Eventually, the lights came up and intermission was announced.
I leaned over and whispered in Beau’s ear that I had to make a trip to the ladies’ room.
“Do you need me to come with you?” he asked, and squeezed my hand.
I shook my head. “No, stay. I’ll be right back.”
Sliding from our viewing box, I followed the signs in the hall for the bathroom.
It took a minute, but eventually I found it, but even more so, I was surprised to have found it not in use by any other patrons. I supposed being on the floor of private boxes had its perks.
Turning the lock on the stall door, I tugged at the hem of my sheath dress until the stubborn and overpriced fabric stretched itself to the max over my round ass and piled around my waist.
God, I had to pee.
I hooked my fingers into the sides of the lace thong that had been driving me crazy and I shimmied it down my thighs.
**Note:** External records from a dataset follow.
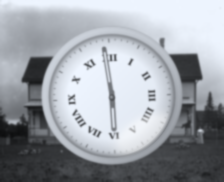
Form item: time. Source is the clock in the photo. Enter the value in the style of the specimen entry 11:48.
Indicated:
5:59
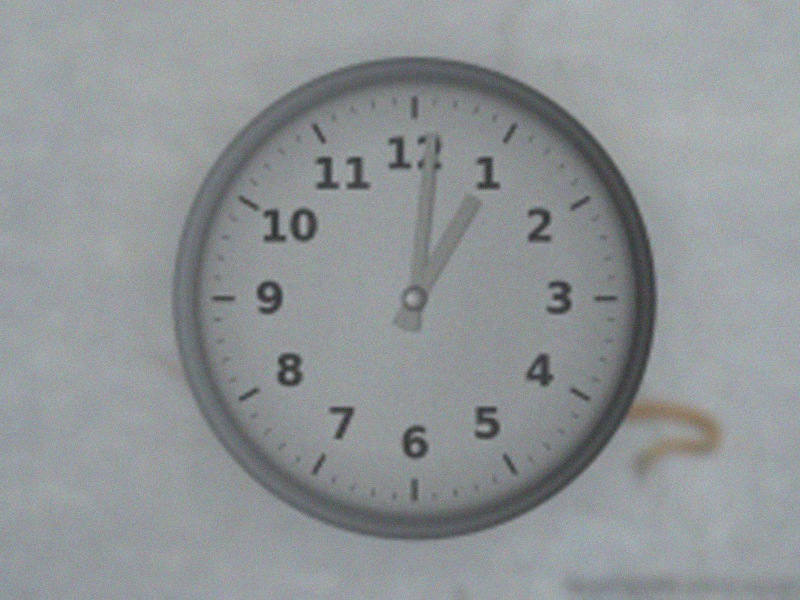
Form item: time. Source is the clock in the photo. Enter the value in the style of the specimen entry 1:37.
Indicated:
1:01
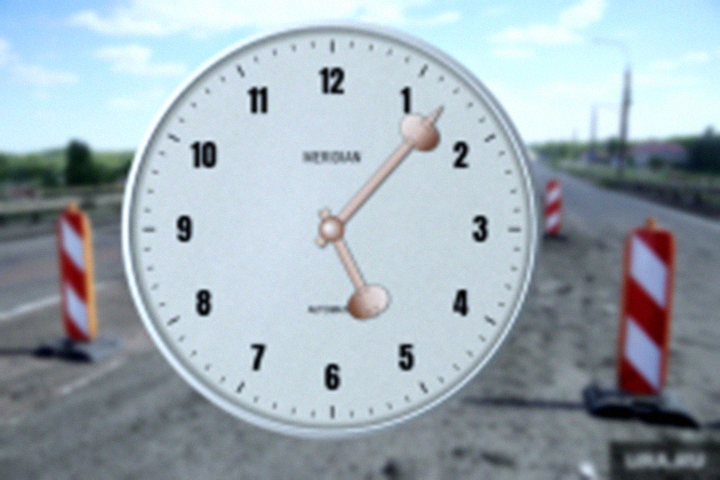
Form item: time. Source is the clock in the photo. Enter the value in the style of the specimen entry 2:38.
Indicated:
5:07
Finally, and I’ll admit eagerly, I began to squat onto the toilet seat, but startled almost instantly after the feeling of eagerness swept over me.
The heavy wood door to the theatre’s bathroom slammed against the tile wall with a thud.
I winced at the callous nature of the sound and my eyebrows shot up to my forehead in surprise. Like everything in life, someone always wanted it more, or in this case, I guess there was always someone who had to pee more than you did. The one woman with whom had likely had one mimosa too many and could barely walk in her shoes. But when you’ve got to go, you’ve got to go, and I of all people could understand and sympathize with that in that moment.
Poor girl.
Resting my elbows on my knees, I’d come close to approaching that blissful state where you know you finally get to pee after you’ve been holding it for some time, and it was going to be really, really amazing.
That fell short.
My bliss was interrupted when the door to my stall was, for all intents and purposes, ripped off its hinges.